EPA OKs Spraying Pesticides over Waters
by Michael Doyle
Published on Tuesday, November 28, 2006 by the McClatchy Newspaper
Read the entire article at: http://www.commondreams.org/headlines06/1128-05.htm
The Bush administration pleased farmers and frustrated environmentalists Monday by declaring that pesticides can be sprayed into and over waters without first obtaining special permits.Summarized by Copernic Summarizer
The heavily lobbied decision is supposed to settle a dispute that's roiled federal courts and divided state regulators. It's popular among those who spray pesticides for a living, but it worries those who fear poisoned waters will result.
"We need to act fast to stop mosquitoes when they are found," argued Jim Tassano, a pest-control operator in the California foothills town of Sonora. It is far cheaper and much more effective to kill them as larvae ... if a permit is required, the costs would skyrocket."
Tassano was one of hundreds to weigh in over the past three years as the Environmental Protection Agency mulled its options. His sentiments were shared by California's Merced and Tulare mosquito control districts, the North Carolina Department of Agriculture and the Washington State Potato Commission.

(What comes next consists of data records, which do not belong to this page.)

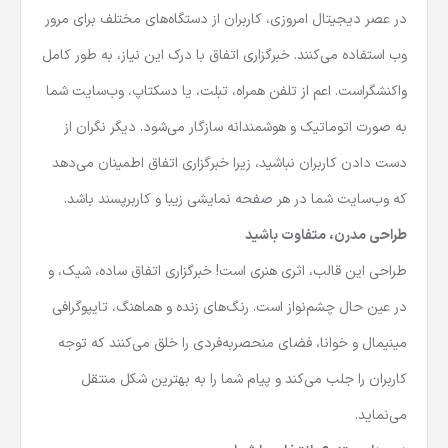
واکنشگرا، در همه جا!
در عصر دیجیتال امروزی، کاربران از دستگاه‌های مختلف برای مرور
وب استفاده می‌کنند. خبرگزاری اتفاق با درک این نیاز، به طور کامل
واکنشگراست. اعم از تلفن همراه، تبلت، یا دسکتاپ، وب‌سایت شما
به صورت اتوماتیک و هوشمندانه سازگار می‌شود. دیگر نگران از
دست دادن کاربران نباشید، زیرا خبرگزاری اتفاق اطمینان می‌دهد
که وب‌سایت شما در هر صفحه نمایشی زیبا و کاربرپسند باشد.
طراحی مدرن، متفاوت باشید
طراحی این قالب، اثری هنری است! خبرگزاری اتفاق ساده، شیک، و
در عین حال چشم‌نواز است. رنگ‌های زنده و هماهنگ، تایپوگرافی
مینیمال و خوانا، فضای منحصربه‌فردی را خلق می‌کنند که توجه
کاربران را جلب می‌کند و پیام شما را به بهترین شکل منتقل
می‌نماید.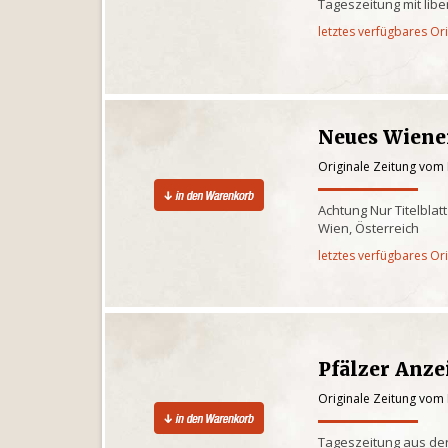
Tageszeitung mit libe
letztes verfügbares Or
Neues Wiene
Originale Zeitung vom
Achtung Nur Titelbla
Wien, Österreich
letztes verfügbares Or
Pfälzer Anze
Originale Zeitung vom
Tageszeitung aus der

"Requiring (federal) permitting would unnecessarily disrupt the effectiveness of (pest) control operations and adversely impact hundreds of business," the South Carolina Aquatic Plant Management Society warned.
The EPA decision gave the pest operators what they wanted. It also closely parsed the English language for what the all-important word "pollutant" means.
EPA officials concluded that a pesticide, when it's deliberately applied, isn't a "pollutant" under the terms of the 1972 Clean Water Act.
Environmentalists, though, note that mosquito-killing chemicals can also poison shrimp, frogs and other aquatic innocents.
"Pesticides are intended to kill living organisms, something that most would consider an adverse effect on the environment," noted Janette K. Brimmer, legal director for the Minnesota Center for Environmental Advocacy.